A Feira Popular, adianta ainda Nuno Neto, não veio causar “muitos estragos” ao que já existia no local, visto que “as construções não foram muito invasivas”.

 

Acontecimento comum

“Todos os trabalhos que são realizados requerem um acompanhamento arqueológico prévio”, explica o arqueólogo. Logo, quando se vai começar a construir algo, já houve uma investigação prévia para saber se seria provável que aquele local tivesse, ou não, ruínas ou artefactos de épocas passadas.

Durante a última década foram vários os vestígios arqueológicos encontrados que colocaram projetos de construção em pausa.

Em 2012 foram encontrados na atual sede de EDP, na Avenida 24 de Julho, vestígios de duas embarcações de transição do século XVII para o século XVIII. Quatro anos depois, foram descobertos mais oito navios, desta vez no Campo das Cebolas. Estes barcos tinham dimensões mais reduzidas e teriam servido para transportar mercadorias, como alimentos e cortiça, ao longo do estuário do Tejo.
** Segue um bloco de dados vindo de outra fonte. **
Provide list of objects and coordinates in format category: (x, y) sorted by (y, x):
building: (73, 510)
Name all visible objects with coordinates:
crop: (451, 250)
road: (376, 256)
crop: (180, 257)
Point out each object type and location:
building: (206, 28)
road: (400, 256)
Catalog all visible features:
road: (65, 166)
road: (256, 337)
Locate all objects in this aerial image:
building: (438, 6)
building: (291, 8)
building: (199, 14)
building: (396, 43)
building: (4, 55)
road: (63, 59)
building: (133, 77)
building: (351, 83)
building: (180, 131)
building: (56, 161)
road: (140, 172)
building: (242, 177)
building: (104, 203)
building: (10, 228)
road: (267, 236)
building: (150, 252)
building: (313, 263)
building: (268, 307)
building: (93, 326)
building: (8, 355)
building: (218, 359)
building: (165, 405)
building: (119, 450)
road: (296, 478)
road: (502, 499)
Duas delas ficaram no local encontrado, onde agora está um parque de estacionamento subterrâneo, e as restantes seis foram levadas para longe dos olhos do público, juntamente com as 60 toneladas de material encontrado, entre as quais se encontravam cachimbos holandeses, cerâmicas espanholas, vidros italianos, porcelana chinesa, peças em marfim africano ou cerâmica romana.

Em Alfama têm sido desenterrados desde 2014 alguns elementos da necrópole islâmica ocidental, cuja datação se situa entre os séculos XI e XIII. A análise dos dentes e do cálcio presente nos ossos, que desvendou os hábitos alimentares de quem ali ficou enterrado, mostrou que este era um cemitério de pessoas provenientes de zonas pobres.

Em 2016 foram encontradas na Rua dos Lagares cerca de 100 sepulturas que pertenciam a pessoas de três religiões diferentes. Aquele lugar foi inicialmente utilizado como uma necrópole cristã e judaica, sendo que, mais tarde, passou a estar associado ao culto islâmico.

Por Lisboa ter estado “em constante ocupação desde a Idade do Ferro”, como explica Nuno Neto, “é bastante comum que encontremos vestígios em praticamente cada ‘buraco’ que se escava na cidade”.

Em dezembro de 2018, a Fidelidade Property comprou à CML por 238,5 milhões de euros, todos os terrenos que faziam parte da hasta pública da antiga Feira Popular, tendo os trabalhos arqueológicos começado cerca de um ano depois.